• _EXERCISE DESCRIPTION_
Which lines run from the one containing "mouse_move(147, 412)" to the end of the material below? Copy them exactly, pictures excluded.

• _SOURCE DATA_
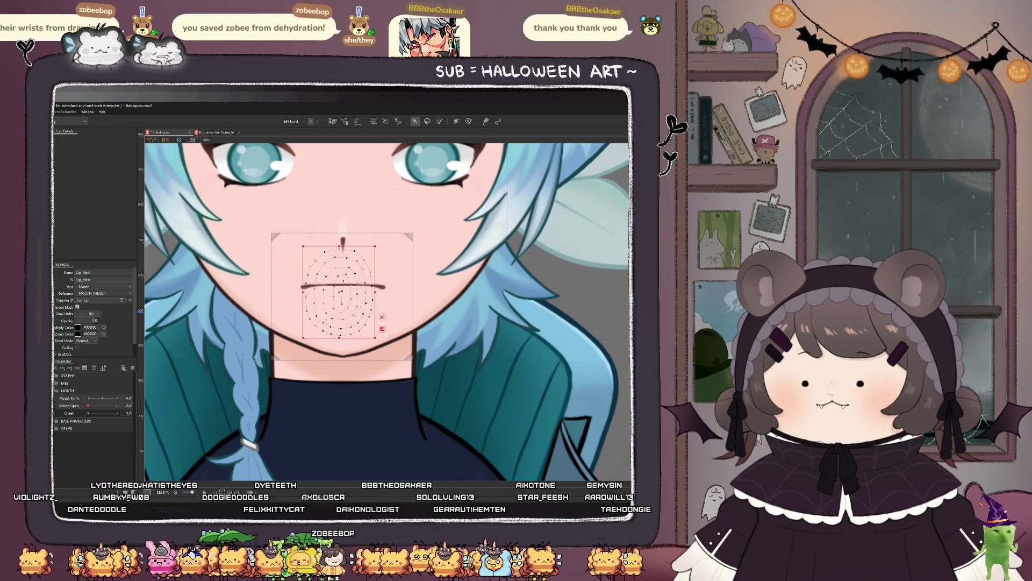
key(ctrl+z)
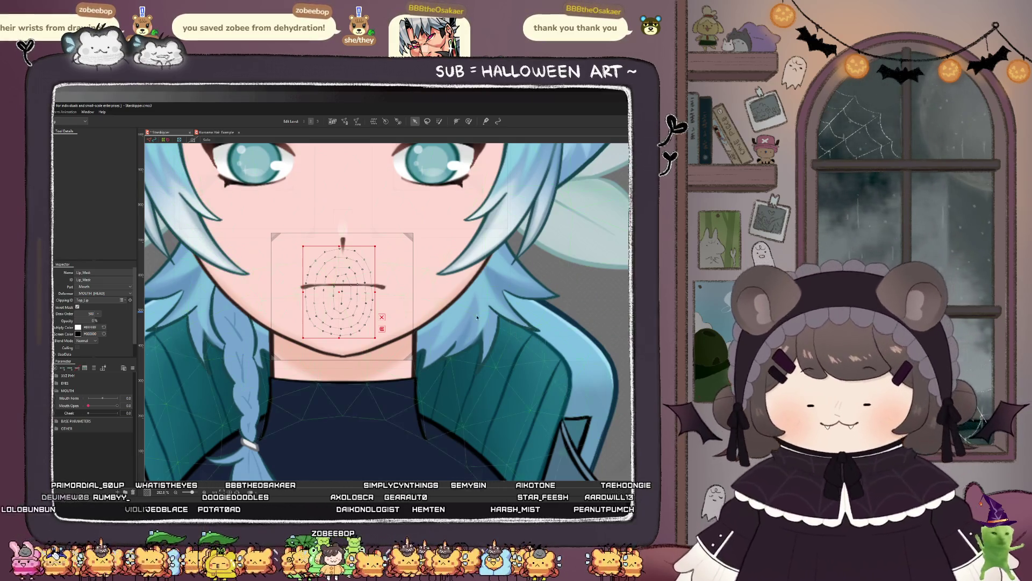
scroll(245, 405, down, 3)
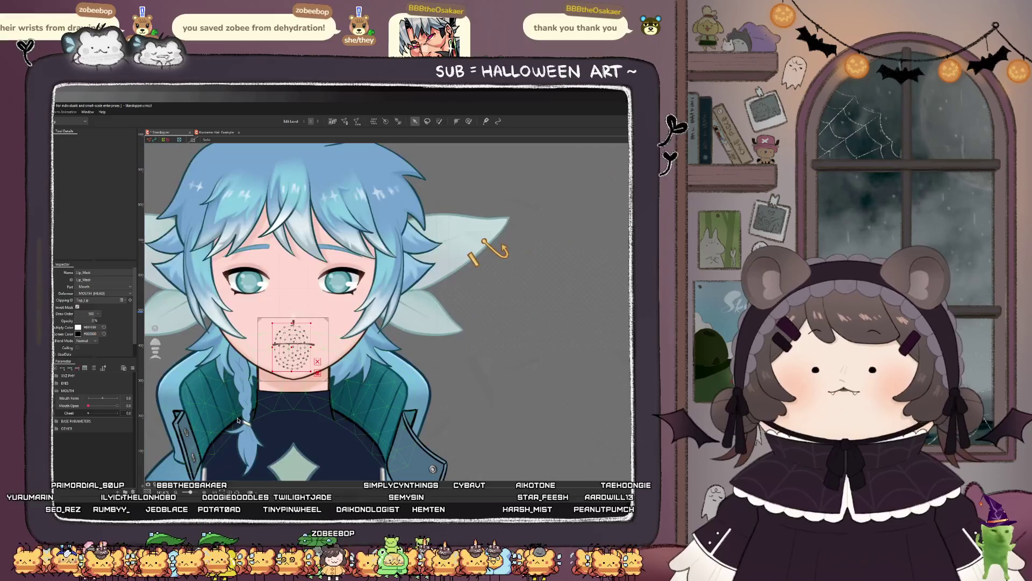
mouse_move(87, 405)
mouse_down()
mouse_move(147, 412)
mouse_move(73, 404)
mouse_move(91, 404)
mouse_move(73, 393)
mouse_move(128, 399)
mouse_move(86, 405)
mouse_up()
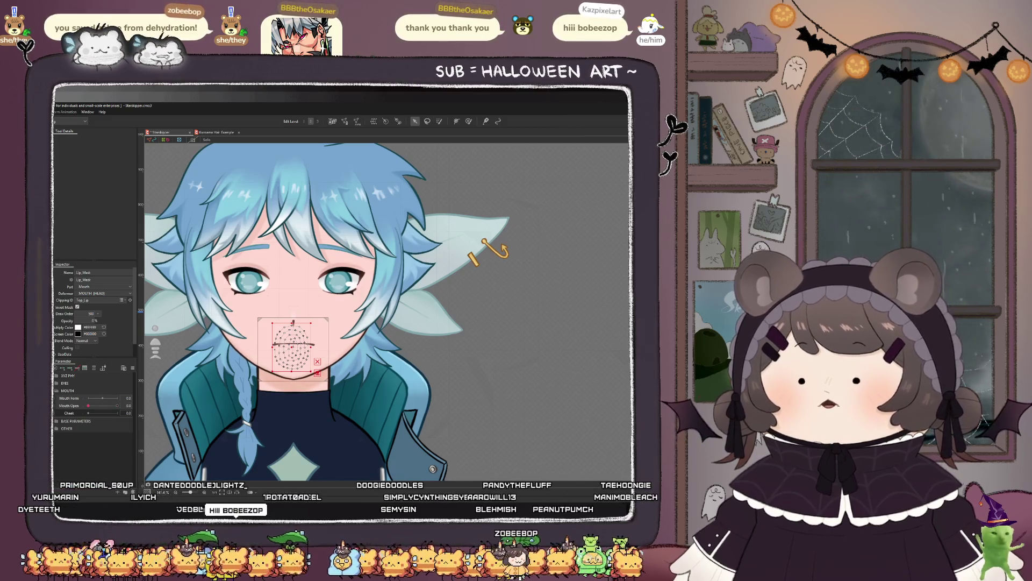
Step: Select the mouth art meshes and add keyforms for Mouth Form and Mouth Open
click(294, 343)
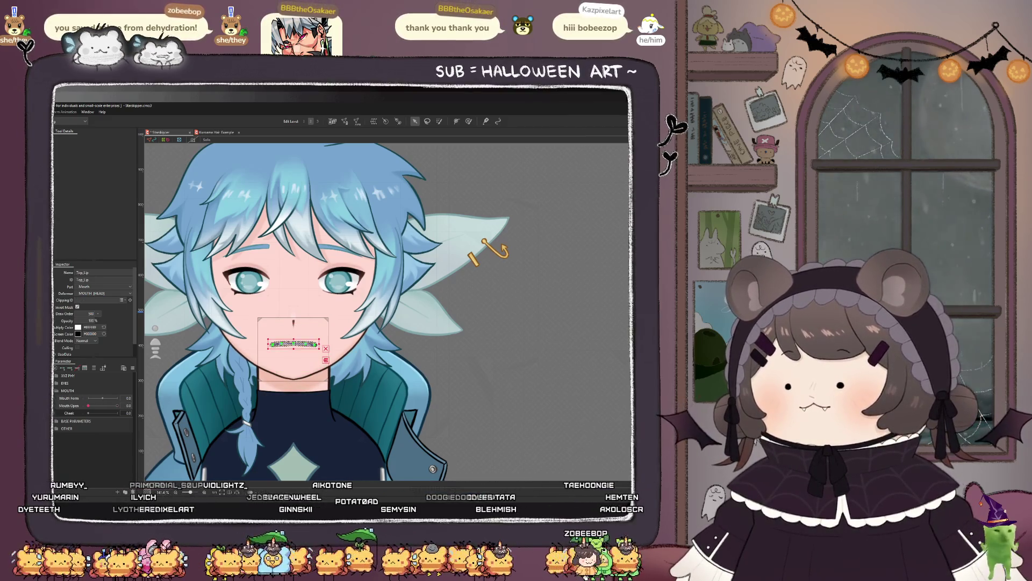
shift+click(293, 335)
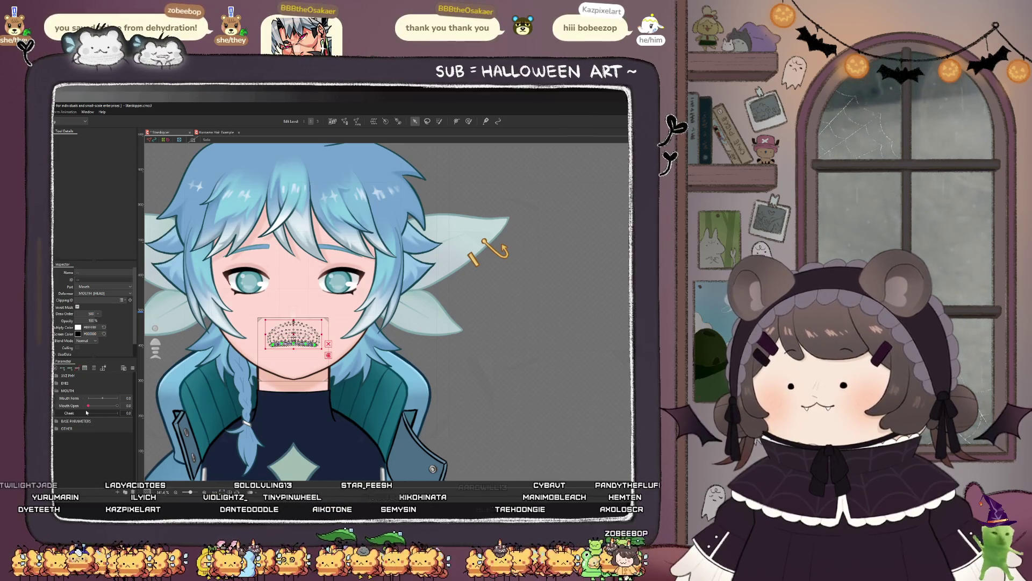
click(293, 350)
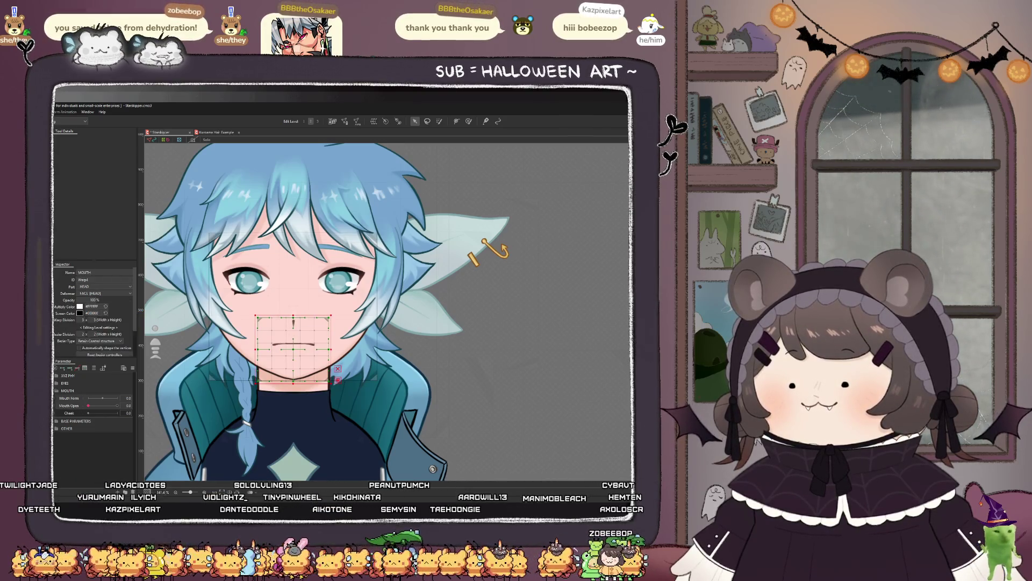
shift+click(293, 344)
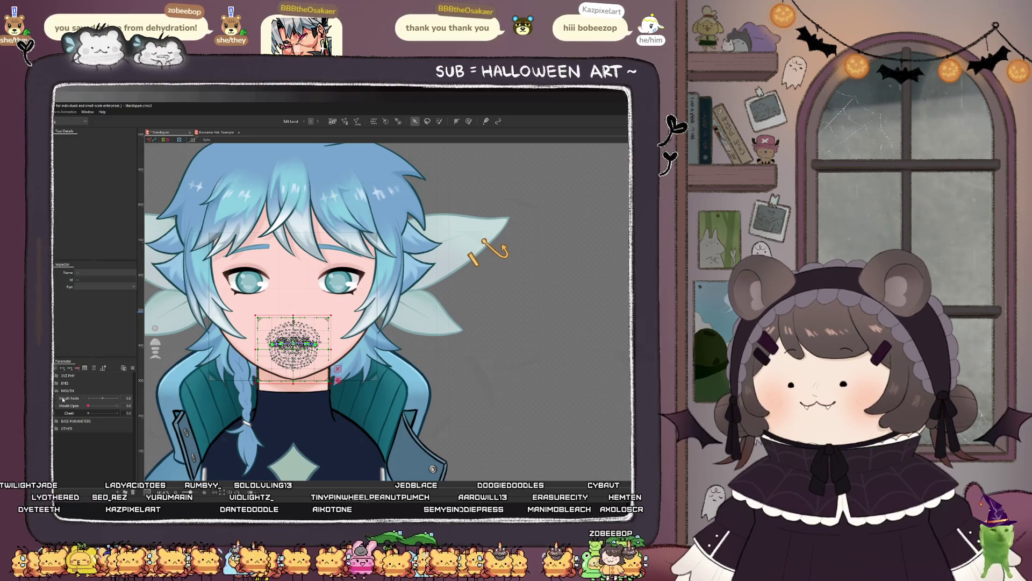
click(62, 370)
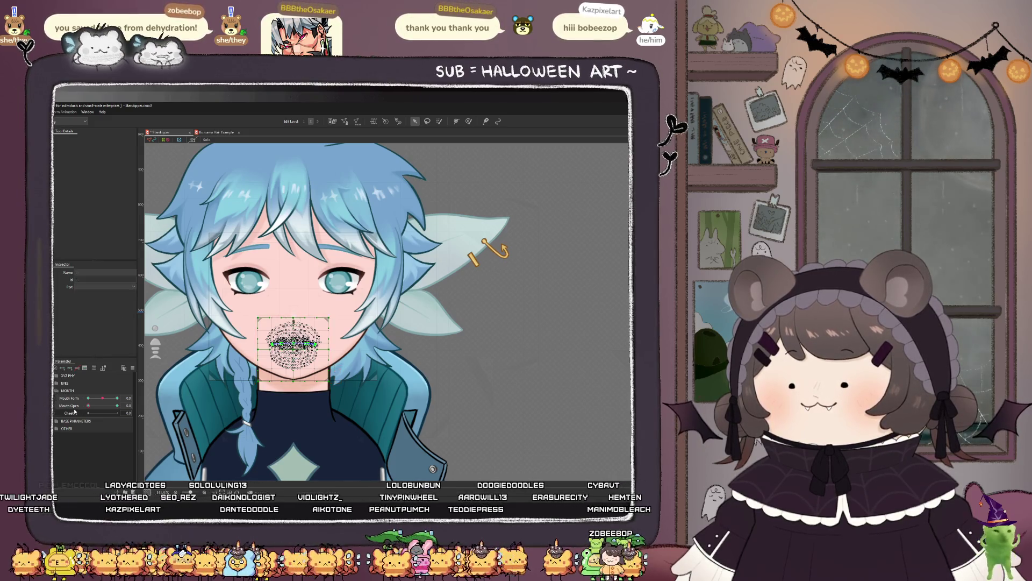
click(71, 369)
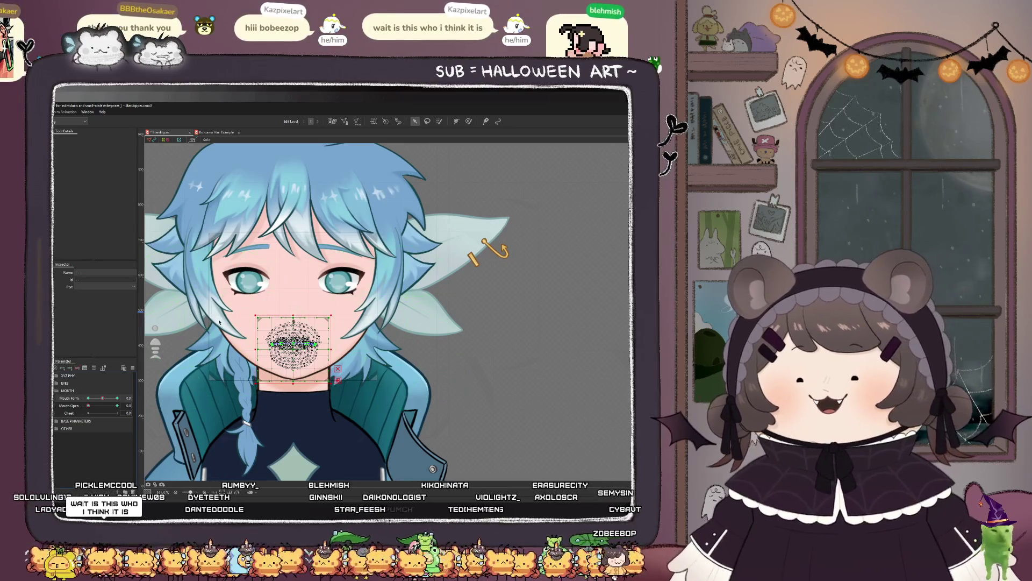
Step: Set the Mouth Open parameter to 1 (fully open)
scroll(343, 286, down, 3)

• _WRITTEN RESPONSE_
mouse_move(147, 412)
mouse_move(73, 404)
mouse_move(91, 404)
mouse_move(73, 393)
mouse_move(128, 399)
mouse_move(86, 405)
mouse_up()
Step: Select the mouth art meshes and add keyforms for Mouth Form and Mouth Open
click(294, 343)
shift+click(293, 335)
click(293, 350)
shift+click(293, 344)
click(62, 370)
click(71, 369)
Step: Set the Mouth Open parameter to 1 (fully open)
scroll(343, 286, down, 3)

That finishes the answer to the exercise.